[DATA SECTION]:
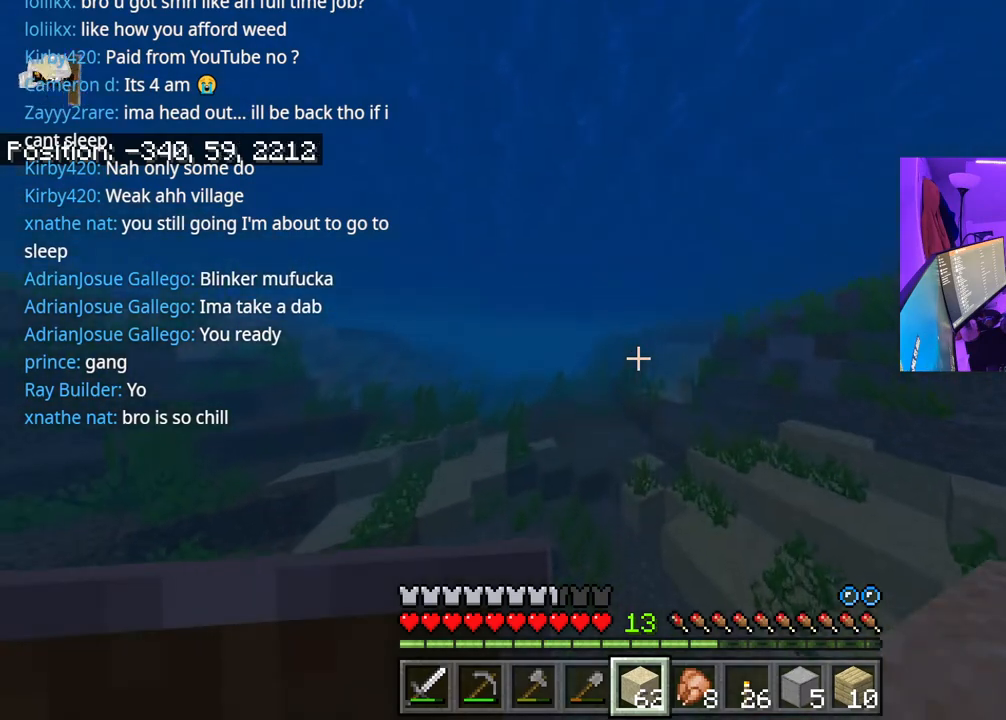
{"buttons": ["A"], "left_stick": "up", "right_stick": "center", "events": []}
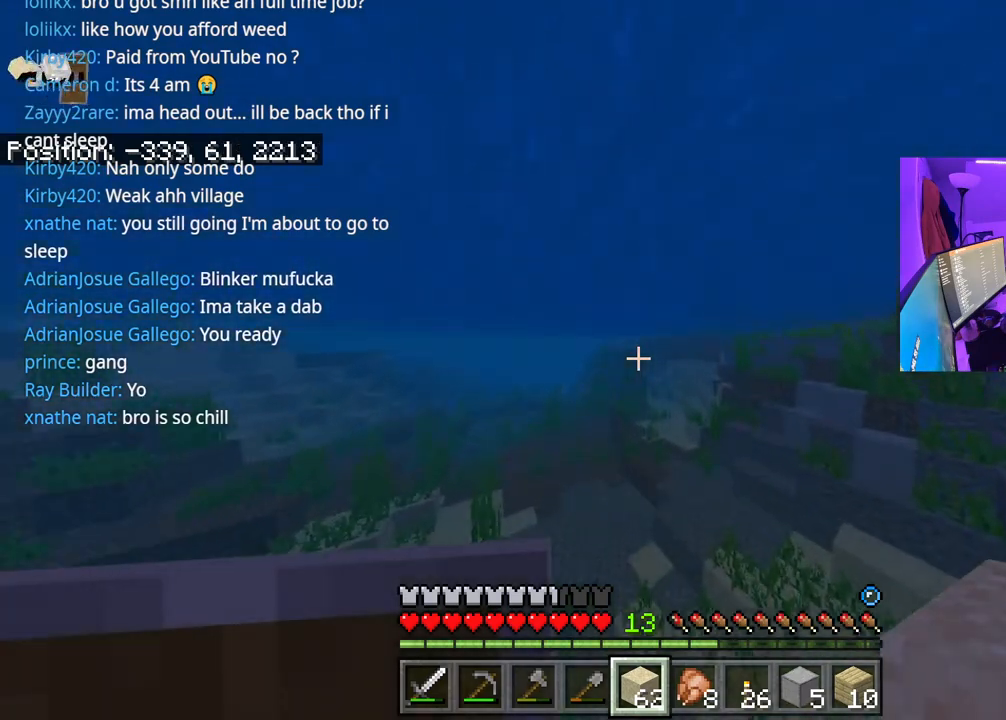
{"buttons": ["A"], "left_stick": "up", "right_stick": "center", "events": []}
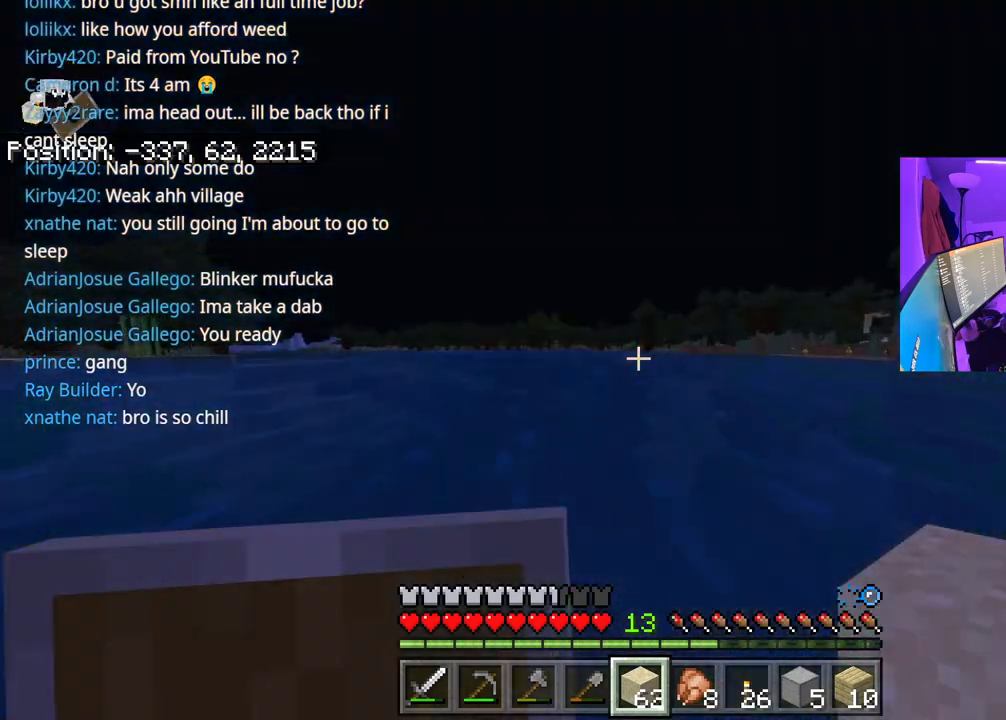
{"buttons": [], "left_stick": "up", "right_stick": "center", "events": [[183, "A", "up"]]}
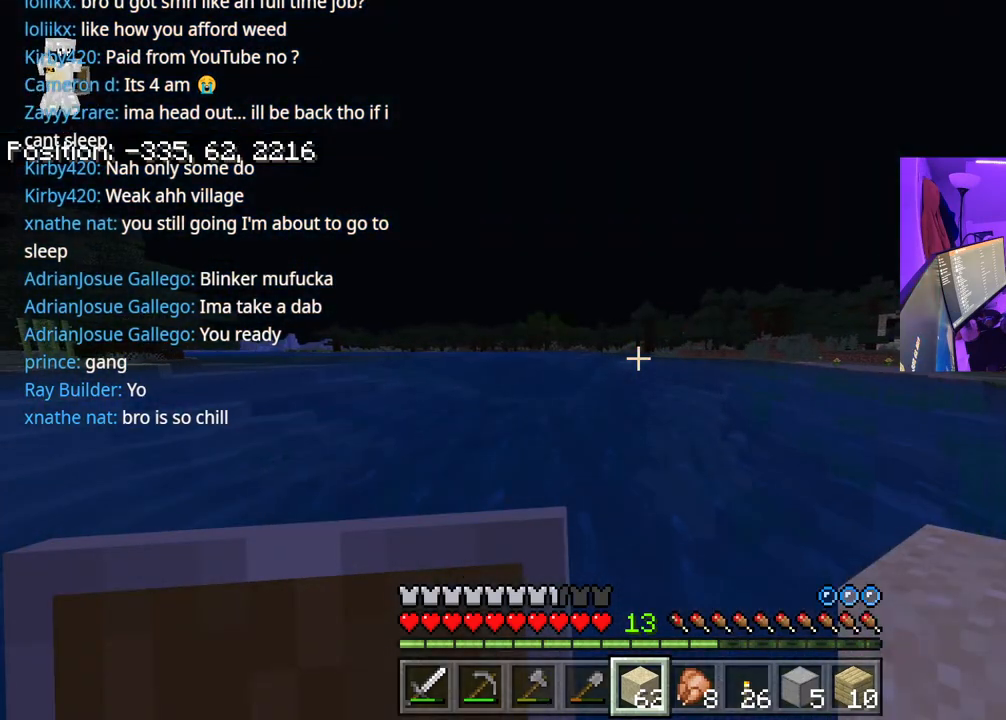
{"buttons": [], "left_stick": "up", "right_stick": "center", "events": []}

[WHAT THE EXERCISE ASKS]:
Send back every line above exactly, skipping all pictures.

[EXERCISE RESULT]:
{"buttons": ["A"], "left_stick": "up", "right_stick": "center", "events": []}
{"buttons": ["A"], "left_stick": "up", "right_stick": "center", "events": []}
{"buttons": [], "left_stick": "up", "right_stick": "center", "events": [[183, "A", "up"]]}
{"buttons": [], "left_stick": "up", "right_stick": "center", "events": []}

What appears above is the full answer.